Il comparto è composto nel 95% dei casi da micro, piccole e medie imprese con oltre 100mila lavoratori coinvolti.

Gettare sulle aziende le responsabilità di una cattiva gestione della spesa pubblica a livello regionale mette in crisi non solo le aziende, che sono costrette a chiudere, ma l’intero Sistema Sanitario Nazionale.

Perché le aziende arrivano a fallire?

Le faccio degli esempi molto concreti di aziende associate. Nella regione Toscana: una pmi con 12 milioni di fatturato, una richiesta di payback di 9 milioni; una con 1.2 milioni di fatturato, payback richiesto di 700mila euro. In Emilia- Romagna, un’azienda con fatturato di 1.5 milioni, richiesta di payback da 700mila euro. Potrei continuare all’infinito.

Sono tutte piccole imprese che, se pagassero domani mattina, porterebbero direttamente i libri in tribunale. E naturalmente metterebbero in mezzo alla strada decine di migliaia di famiglie.

Quali sarebbero le conseguenze per la Sanità?

Mancherebbero i dispositivi medici a disposizione del personale sanitario: sterilizzatori, prodotti per circolazione extracorporea, protesi cardiache, valvole cardiache, stent coronarici e cardiaci, dispositivi di protezione per radiologia e radioterapia, strumentario e ferri chirurgici, disinfettanti e antisettici. Ci sarebbero conseguenze catastrofiche per i nostri ospedali.

sala operatoria clinica

Cosa si sta facendo per evitare tutto ciò?

Purtroppo è una situazione estremamente complessa da cui venire fuori. Perché a onor del vero, questo Governo si è trovato con la norma del payback sui dispositivi medici che era stata attuata dal Governo uscente. Le Regioni entro il 15 dicembre hanno inviato tutte le richieste coattive di payback, con esecuzione entro 30 giorni (15 gennaio 2023).

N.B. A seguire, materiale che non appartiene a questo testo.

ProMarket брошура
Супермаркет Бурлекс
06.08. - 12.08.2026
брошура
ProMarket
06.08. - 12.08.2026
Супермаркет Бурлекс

Come FIFO Sanità ci siamo impegnati per dialogare con le Istituzioni e siamo riusciti ad ottenere almeno una proroga della scadenza al 30 aprile, con l’obiettivo di istituire un tavolo tecnico. Ora la palla passa al Governo.

Voi sareste disposti a contribuire attivamente al superamento della norma?

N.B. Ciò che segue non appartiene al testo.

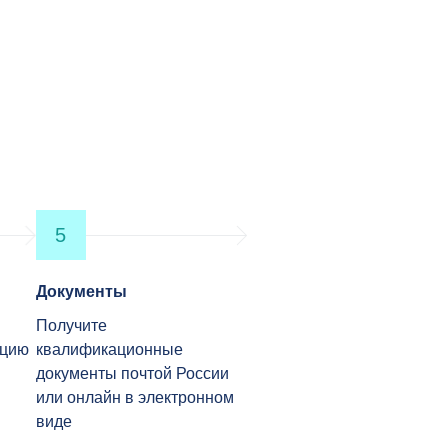
5
Документы
Получите
ацию
квалификационные
документы почтой России
или онлайн в электронном
виде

Assolutamente sì. Anzi, da mesi, se non anni, chiediamo alle Istituzioni di partecipare ai tavoli tecnici come associazione di categoria che può aiutare concretamente il Ministero a trovare una soluzione rispetto a questa assurda situazione.

Cosa state chiedendo alle Istituzioni in sede di confronto?

La cancellazione del payback, che penalizza in particolar modo le pmi. Vogliamo contribuire ad una spesa sanitaria oculata e razionale, senza però che questa rischi di cancellare un settore che sostiene il Sistema Sanitario Nazionale.

È assolutamente necessario trovare le risorse per la cancellazione della norma che prevede il payback e devo sottolineare che un’altra proroga a quella disposta per il 30 aprile, costringerebbe – come ho detto – le aziende a portare i libri in tribunale, perchè non sarebbero in grado di sostenere un impatto sulla loro attività di questa portata.

Verrebbe in tal modo compromesso irrimediabilmente il servizio sanitario pubblico e si verificherebbero conseguenze drammatiche per la salute dei cittadini.